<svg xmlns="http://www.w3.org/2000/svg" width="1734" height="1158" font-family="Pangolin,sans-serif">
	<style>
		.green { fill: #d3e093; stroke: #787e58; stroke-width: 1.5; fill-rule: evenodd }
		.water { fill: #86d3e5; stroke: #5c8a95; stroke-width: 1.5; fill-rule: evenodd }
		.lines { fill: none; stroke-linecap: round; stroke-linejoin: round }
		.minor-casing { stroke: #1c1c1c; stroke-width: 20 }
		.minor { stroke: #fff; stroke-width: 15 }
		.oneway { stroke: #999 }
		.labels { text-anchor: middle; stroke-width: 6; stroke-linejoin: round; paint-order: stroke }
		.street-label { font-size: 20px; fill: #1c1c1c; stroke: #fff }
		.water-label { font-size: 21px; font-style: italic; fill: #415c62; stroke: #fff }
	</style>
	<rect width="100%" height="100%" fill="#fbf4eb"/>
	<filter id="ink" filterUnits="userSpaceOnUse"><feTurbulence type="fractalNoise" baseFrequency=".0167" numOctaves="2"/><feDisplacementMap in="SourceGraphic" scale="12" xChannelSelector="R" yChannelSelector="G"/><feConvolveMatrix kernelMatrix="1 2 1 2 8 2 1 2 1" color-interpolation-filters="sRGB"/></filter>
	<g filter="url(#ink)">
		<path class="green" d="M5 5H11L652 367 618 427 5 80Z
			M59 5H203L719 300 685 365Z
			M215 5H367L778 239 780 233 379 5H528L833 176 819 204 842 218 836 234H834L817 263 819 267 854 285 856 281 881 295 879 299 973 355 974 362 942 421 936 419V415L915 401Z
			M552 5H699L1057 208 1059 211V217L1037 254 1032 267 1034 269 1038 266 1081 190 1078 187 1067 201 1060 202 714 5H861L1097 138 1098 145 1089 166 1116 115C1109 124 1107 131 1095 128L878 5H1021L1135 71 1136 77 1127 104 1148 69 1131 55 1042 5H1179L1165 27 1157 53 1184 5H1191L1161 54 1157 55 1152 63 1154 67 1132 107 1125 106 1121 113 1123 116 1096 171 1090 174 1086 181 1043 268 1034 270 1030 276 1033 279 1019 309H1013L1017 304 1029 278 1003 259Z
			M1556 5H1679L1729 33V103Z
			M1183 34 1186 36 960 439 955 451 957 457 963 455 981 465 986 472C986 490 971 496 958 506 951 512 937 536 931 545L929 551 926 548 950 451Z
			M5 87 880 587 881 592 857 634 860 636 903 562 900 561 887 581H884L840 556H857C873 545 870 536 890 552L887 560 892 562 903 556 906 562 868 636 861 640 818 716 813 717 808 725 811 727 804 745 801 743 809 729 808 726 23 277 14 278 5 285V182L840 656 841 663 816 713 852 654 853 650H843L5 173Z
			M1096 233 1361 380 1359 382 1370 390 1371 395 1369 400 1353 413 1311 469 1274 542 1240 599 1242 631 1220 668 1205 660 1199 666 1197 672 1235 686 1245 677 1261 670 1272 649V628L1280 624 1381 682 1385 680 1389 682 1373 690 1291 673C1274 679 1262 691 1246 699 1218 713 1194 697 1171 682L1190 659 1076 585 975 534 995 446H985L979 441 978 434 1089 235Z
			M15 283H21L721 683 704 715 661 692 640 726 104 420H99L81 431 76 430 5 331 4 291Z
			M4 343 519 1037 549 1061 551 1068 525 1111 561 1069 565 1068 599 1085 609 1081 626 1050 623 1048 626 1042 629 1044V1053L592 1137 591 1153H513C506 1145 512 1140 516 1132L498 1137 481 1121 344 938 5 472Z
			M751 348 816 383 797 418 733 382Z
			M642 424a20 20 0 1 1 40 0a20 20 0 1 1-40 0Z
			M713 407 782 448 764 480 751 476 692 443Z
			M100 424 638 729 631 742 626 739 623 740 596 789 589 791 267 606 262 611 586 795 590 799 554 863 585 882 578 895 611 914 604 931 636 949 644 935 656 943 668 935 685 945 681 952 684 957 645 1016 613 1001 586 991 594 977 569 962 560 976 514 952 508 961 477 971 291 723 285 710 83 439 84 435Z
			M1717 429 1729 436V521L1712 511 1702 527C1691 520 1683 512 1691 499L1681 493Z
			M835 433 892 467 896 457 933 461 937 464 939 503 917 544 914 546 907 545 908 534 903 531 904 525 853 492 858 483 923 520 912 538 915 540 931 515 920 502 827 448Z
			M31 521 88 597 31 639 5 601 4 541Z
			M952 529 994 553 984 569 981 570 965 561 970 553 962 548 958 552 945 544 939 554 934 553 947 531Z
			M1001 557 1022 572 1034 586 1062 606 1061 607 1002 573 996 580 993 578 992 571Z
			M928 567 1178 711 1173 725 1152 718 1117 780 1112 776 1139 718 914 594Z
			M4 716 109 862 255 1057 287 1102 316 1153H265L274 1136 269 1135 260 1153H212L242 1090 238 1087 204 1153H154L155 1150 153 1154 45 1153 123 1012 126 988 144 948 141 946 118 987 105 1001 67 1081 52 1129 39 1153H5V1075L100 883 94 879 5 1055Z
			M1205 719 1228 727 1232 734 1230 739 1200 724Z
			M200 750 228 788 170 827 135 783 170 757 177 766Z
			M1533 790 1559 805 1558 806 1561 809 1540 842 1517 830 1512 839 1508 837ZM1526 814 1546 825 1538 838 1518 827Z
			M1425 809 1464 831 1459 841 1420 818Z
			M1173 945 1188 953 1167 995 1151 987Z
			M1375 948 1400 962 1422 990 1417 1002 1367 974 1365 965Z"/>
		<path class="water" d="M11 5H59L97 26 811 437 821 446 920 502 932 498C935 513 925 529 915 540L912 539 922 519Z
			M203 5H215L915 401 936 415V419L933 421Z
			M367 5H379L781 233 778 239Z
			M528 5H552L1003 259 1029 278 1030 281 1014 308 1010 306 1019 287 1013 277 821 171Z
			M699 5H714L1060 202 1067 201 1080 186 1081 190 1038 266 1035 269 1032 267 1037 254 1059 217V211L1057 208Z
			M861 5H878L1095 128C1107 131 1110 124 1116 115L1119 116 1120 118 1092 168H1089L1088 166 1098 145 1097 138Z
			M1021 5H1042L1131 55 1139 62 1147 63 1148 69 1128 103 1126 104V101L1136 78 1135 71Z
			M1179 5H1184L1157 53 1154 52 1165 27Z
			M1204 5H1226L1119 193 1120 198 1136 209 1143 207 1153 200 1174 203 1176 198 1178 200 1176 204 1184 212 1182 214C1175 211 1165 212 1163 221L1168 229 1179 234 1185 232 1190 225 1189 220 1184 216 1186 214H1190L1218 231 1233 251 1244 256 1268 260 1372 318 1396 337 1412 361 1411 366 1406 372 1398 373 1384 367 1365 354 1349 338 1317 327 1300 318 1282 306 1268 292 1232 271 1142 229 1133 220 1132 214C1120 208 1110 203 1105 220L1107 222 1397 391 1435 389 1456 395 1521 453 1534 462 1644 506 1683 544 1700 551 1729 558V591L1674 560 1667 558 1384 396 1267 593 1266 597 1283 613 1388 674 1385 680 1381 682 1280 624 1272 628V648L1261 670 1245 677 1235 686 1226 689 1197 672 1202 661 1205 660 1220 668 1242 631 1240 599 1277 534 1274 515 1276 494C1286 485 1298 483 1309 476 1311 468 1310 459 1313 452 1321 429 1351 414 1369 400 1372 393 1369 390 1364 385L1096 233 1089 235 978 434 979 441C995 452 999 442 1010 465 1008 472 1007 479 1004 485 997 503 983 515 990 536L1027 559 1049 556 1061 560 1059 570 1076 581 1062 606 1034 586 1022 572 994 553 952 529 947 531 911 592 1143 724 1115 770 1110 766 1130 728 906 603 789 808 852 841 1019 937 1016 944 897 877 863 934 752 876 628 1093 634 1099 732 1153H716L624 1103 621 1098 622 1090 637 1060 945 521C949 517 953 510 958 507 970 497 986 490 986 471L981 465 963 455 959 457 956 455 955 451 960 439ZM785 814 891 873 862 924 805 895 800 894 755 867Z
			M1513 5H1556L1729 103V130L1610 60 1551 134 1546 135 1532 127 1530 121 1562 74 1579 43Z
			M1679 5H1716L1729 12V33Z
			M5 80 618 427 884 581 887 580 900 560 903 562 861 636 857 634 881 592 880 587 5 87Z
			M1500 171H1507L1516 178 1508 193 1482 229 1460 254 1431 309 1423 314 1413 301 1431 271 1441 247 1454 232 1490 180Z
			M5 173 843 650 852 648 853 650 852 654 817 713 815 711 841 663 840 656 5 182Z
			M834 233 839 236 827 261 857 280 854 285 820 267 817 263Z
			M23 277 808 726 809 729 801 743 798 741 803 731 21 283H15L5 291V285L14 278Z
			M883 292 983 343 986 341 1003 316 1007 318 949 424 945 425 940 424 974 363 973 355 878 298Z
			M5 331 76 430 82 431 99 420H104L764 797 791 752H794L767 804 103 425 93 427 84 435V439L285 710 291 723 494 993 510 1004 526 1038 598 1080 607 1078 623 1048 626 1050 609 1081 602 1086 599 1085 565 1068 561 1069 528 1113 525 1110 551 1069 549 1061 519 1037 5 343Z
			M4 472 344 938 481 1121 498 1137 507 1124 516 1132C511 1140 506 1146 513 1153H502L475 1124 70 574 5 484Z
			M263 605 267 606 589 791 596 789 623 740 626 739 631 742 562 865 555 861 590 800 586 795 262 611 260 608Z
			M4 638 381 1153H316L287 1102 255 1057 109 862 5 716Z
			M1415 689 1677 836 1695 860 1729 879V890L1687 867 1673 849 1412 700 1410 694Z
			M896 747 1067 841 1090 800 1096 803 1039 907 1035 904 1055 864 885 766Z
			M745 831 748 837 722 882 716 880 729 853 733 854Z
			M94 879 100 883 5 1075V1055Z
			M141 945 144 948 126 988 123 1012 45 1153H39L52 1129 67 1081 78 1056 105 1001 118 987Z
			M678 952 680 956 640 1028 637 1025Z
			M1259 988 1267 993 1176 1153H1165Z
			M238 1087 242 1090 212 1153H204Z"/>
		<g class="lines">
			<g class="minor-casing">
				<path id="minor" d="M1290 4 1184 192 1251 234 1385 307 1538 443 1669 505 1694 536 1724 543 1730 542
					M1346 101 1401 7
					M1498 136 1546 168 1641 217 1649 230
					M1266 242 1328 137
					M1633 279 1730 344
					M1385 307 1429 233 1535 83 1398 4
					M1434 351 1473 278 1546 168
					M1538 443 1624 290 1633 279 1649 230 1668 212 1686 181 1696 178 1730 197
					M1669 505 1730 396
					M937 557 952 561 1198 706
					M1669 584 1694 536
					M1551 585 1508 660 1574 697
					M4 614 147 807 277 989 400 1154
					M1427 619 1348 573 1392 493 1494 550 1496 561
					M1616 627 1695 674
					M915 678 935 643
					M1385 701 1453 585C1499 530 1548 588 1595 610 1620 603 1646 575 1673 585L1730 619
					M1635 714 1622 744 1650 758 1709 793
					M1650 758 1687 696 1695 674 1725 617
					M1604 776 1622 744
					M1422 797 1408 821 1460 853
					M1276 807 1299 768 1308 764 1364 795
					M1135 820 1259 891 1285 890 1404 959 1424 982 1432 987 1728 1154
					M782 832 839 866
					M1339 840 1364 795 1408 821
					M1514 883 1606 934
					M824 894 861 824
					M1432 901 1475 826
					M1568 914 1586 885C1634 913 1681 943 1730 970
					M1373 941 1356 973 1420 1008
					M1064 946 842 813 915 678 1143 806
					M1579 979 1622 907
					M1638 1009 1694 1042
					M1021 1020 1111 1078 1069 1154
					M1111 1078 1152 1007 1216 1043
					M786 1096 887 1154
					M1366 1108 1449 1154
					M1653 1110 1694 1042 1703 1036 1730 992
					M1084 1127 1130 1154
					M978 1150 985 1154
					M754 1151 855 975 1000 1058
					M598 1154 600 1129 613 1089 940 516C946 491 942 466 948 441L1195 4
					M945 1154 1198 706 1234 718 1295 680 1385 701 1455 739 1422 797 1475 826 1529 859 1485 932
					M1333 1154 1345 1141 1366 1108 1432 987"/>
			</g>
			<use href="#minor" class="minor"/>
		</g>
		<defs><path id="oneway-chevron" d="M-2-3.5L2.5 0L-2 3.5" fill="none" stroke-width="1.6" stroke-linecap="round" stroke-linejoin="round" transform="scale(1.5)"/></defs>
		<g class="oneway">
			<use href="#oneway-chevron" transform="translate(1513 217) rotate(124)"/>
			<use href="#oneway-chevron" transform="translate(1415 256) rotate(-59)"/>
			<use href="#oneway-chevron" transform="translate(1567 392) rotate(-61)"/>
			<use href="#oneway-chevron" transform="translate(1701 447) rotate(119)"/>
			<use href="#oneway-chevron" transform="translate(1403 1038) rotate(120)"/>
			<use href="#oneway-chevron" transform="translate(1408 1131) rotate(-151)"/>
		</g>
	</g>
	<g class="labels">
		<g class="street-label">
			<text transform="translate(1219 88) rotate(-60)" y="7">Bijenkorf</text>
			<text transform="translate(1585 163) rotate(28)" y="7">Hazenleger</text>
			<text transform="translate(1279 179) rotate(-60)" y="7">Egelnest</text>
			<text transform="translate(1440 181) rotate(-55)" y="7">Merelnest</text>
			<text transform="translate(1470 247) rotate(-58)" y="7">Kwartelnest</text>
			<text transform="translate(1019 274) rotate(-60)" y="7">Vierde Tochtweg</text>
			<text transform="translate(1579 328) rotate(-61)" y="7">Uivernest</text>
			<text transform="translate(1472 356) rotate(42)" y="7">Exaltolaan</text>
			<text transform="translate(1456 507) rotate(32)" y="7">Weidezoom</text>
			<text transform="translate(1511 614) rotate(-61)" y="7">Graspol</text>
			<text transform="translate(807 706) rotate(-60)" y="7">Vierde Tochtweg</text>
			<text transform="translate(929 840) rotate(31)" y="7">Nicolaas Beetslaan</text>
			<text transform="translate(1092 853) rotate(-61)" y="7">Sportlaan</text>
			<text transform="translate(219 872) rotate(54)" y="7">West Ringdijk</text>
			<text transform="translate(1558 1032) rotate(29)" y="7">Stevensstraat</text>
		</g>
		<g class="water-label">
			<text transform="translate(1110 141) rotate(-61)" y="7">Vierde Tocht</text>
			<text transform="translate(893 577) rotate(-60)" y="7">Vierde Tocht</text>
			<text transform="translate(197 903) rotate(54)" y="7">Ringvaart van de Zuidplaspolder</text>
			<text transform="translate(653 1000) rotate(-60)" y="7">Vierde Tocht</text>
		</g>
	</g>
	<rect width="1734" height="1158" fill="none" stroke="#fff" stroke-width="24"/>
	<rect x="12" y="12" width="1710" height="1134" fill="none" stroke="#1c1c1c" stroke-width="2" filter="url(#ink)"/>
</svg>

□ □ □ □

### What to work on
Go through the records above and copy every line holding the word "rule".

### Response area
		.green { fill: #d3e093; stroke: #787e58; stroke-width: 1.5; fill-rule: evenodd }
		.water { fill: #86d3e5; stroke: #5c8a95; stroke-width: 1.5; fill-rule: evenodd }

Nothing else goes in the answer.